Exercise input:
■ ■ ■

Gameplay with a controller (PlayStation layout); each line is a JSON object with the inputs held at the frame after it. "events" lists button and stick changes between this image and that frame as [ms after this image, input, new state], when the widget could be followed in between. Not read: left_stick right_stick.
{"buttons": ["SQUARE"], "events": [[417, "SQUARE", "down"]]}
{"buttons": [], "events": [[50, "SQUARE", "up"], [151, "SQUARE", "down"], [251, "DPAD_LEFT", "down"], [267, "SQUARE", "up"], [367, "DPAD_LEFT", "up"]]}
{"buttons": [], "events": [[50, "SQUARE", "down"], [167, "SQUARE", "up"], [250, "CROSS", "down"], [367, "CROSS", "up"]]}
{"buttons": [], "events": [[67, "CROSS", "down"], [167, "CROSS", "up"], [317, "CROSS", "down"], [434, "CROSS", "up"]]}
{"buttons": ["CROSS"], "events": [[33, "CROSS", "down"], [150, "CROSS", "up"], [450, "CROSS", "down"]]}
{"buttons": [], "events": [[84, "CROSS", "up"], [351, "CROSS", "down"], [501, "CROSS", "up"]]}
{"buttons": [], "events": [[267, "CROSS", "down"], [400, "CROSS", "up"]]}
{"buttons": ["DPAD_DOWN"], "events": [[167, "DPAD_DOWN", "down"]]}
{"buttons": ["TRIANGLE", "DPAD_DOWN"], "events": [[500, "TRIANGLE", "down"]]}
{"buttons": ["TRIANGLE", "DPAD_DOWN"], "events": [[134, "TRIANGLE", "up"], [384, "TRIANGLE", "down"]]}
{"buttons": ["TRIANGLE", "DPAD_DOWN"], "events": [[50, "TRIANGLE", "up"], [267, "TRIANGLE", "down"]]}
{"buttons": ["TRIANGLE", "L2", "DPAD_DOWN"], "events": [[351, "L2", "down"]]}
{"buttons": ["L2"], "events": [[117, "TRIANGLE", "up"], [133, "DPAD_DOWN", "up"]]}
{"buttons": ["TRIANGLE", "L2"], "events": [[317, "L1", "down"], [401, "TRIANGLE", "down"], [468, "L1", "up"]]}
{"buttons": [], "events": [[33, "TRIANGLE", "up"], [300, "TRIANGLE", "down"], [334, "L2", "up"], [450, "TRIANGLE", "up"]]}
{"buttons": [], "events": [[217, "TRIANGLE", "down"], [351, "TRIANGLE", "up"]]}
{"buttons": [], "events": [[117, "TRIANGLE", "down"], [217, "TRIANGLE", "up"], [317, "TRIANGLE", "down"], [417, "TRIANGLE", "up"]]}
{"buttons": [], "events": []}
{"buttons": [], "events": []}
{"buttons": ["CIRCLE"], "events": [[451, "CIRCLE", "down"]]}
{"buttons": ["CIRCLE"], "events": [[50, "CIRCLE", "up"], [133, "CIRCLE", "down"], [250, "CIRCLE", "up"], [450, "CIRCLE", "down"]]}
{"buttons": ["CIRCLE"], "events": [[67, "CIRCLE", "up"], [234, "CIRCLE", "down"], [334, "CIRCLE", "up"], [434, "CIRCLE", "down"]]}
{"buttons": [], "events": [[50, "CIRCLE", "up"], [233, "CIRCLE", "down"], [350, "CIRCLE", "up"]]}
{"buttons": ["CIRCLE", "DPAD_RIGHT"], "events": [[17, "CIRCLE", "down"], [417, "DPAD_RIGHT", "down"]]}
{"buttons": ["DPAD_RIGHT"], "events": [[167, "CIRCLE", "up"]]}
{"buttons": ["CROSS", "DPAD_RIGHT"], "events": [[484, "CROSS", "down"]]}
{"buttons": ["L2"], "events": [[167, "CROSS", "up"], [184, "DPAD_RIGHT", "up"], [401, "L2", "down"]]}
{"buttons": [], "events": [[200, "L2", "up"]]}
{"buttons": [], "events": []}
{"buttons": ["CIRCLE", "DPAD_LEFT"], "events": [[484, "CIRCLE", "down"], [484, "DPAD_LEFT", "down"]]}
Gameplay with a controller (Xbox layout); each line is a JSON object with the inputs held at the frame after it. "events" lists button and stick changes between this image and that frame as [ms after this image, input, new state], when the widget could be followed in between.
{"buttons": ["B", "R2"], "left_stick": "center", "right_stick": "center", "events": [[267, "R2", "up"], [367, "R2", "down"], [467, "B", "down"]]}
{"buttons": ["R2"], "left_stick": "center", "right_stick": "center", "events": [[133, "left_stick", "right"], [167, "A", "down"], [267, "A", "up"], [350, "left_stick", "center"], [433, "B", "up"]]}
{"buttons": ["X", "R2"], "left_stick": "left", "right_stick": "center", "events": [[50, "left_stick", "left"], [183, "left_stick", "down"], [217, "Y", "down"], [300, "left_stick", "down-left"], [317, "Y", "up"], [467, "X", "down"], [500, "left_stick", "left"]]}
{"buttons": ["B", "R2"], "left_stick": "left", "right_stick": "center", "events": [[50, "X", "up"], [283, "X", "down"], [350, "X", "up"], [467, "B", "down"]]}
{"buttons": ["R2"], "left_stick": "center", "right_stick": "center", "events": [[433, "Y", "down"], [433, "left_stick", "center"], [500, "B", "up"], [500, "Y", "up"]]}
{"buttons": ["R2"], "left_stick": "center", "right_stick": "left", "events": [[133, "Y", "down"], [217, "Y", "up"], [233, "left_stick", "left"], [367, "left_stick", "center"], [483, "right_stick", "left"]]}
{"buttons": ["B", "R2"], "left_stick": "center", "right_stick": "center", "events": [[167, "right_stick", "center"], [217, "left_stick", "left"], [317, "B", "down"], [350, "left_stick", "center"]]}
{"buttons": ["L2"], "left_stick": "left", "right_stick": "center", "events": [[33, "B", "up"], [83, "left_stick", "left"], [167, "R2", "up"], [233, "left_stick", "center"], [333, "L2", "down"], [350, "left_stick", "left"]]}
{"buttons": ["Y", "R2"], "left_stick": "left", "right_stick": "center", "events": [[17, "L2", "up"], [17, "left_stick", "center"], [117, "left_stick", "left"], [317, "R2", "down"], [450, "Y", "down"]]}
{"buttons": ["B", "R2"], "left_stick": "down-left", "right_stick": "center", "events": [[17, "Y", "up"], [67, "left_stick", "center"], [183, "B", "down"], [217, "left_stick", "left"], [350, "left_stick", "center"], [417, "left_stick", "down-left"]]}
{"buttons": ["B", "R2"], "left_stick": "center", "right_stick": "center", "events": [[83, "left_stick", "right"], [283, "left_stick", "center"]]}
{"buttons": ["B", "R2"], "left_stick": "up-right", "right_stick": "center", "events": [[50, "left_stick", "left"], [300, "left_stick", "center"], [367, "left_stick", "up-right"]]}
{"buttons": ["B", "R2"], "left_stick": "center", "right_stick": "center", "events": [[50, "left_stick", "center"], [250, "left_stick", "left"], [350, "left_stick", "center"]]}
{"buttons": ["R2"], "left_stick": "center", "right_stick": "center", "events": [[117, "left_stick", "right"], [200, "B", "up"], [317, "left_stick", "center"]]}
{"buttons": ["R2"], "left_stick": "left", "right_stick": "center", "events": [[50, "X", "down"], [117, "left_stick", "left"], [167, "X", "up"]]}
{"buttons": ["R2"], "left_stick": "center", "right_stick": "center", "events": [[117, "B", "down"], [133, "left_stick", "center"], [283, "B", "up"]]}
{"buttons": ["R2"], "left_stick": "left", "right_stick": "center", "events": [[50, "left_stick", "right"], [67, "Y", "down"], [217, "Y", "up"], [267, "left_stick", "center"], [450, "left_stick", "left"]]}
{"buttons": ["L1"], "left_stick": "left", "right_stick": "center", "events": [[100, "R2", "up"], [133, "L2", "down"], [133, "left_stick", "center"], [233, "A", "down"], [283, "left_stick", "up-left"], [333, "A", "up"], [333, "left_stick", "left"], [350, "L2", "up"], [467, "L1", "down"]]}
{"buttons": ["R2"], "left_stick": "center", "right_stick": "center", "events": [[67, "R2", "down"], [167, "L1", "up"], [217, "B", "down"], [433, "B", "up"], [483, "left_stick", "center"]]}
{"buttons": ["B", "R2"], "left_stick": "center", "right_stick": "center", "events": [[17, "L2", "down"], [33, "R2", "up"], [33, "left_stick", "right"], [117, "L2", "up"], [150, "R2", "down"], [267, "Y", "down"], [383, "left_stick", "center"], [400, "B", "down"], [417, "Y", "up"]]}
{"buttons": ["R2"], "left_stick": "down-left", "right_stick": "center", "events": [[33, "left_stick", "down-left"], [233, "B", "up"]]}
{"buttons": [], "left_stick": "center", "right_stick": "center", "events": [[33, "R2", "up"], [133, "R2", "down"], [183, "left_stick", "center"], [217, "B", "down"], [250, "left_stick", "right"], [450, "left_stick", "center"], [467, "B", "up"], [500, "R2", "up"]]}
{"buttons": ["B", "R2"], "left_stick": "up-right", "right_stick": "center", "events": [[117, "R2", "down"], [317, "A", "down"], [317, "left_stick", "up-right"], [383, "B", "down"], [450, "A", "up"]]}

■ ■ ■

Work to complete: Whichever lines of the material hold the word "each", find and copy them.

Solution to this exercise:
Gameplay with a controller (PlayStation layout); each line is a JSON object with the inputs held at the frame after it. "events" lists button and stick changes between this image and that frame as [ms after this image, input, new state], when the widget could be followed in between. Not read: left_stick right_stick.
Gameplay with a controller (Xbox layout); each line is a JSON object with the inputs held at the frame after it. "events" lists button and stick changes between this image and that frame as [ms after this image, input, new state], when the widget could be followed in between.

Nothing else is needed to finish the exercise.